Paying off large credit card debts can be a treacherous experience, if you let it be that way. Especially, if you have four or more payments to make every month.
I had eight payments to make every month and rather going through any kind of headaches or added stress of negotiating with any of the creditors, I simply accepted that I had gotten myself into the credit debt mess and I was the only the one who was gonna get myself out. It was close to $14,000.00 in credit card debts alone. Plus I had my regular living expenses to meet also. My total debt was about half of my yearly net income. And yes, most of my debt came from me being very foolish as a young adult. Part of it came from having to cover emergencies that would have been easier to cover, if I hadn’t been foolish in the first place.
First, I cut and canceled all my credit cards accounts, except for one.

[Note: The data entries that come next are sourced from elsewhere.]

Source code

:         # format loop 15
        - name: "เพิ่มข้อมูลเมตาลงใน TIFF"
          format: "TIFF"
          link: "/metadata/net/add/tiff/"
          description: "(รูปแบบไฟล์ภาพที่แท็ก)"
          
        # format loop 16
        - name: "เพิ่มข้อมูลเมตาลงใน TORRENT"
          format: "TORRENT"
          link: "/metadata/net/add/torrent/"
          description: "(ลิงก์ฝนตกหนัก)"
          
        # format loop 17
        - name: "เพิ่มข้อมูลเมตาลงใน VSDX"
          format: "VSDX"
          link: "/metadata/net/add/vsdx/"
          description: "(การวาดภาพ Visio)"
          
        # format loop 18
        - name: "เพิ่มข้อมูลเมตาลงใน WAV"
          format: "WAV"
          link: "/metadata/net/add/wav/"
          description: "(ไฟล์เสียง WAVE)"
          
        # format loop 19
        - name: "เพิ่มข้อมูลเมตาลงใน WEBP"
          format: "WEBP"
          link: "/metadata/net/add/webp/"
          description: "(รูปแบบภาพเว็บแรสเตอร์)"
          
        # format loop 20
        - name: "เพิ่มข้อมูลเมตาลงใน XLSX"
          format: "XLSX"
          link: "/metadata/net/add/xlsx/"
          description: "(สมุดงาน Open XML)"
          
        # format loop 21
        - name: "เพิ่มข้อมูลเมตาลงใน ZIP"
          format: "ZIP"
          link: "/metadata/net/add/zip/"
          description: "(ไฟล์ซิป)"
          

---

It was not the one with lowest interest. It was the one with the highest balance available. I kept that card, but I cut it across the magnetic strip, so it was not usable and put it away into a safe place. Not my purse. I started paying off all the lowest balance cards first and had 2 of them completely gone within the first three to five months. During this five month period I only paid the minimums on the larger balances. After that, I started doubling the minimum payment on the 6 payments I had left. It really took major commitment, planning and vigilance.
It took me about 4 years to pay off the whole entire debt, on my own. I did a lot of very FRUGAL living during that time too. I learned some valuable lessons about the real costs of items.
Comparing what I “NEEDED” to what I “WANTED” There is a big difference, only when it comes to the COST. My consumer spending was cut by about 30%-40% by using all generic items and keeping major limits on that too. I lost weight because my food budget had to stay very fixed and as low as it could be. Instead of spending time “buying” things (we are addicted to that in our USA culture), I started enjoying free or already paid for activities. My expensive gym membership (that I neglected for about two years) became a great release. I started working out at least 5 times per week. I spent more time in the public library, doing more research on SAVING money in every way I could and also reading fun things.
Because I started eating healthier and less, working out and generally just using my time more productively without spending money, some of my recurring health problems, like major migraines, started to become less and less severe. Instead of getting three or four major migraines a month, I only got a really bad one, only once every 2-3 months.
Tragedy did pave my way three times during my payment plan. My car got stolen. I borrowed a car from my brother. With his car I got into a car accident, that was my fault. Then about two months later, I lost my job. I could not collect unemployment, because I was set up to be fired, so the company could afford a high priced piece of equipment, instead of paying me that year. DOO DOO happens!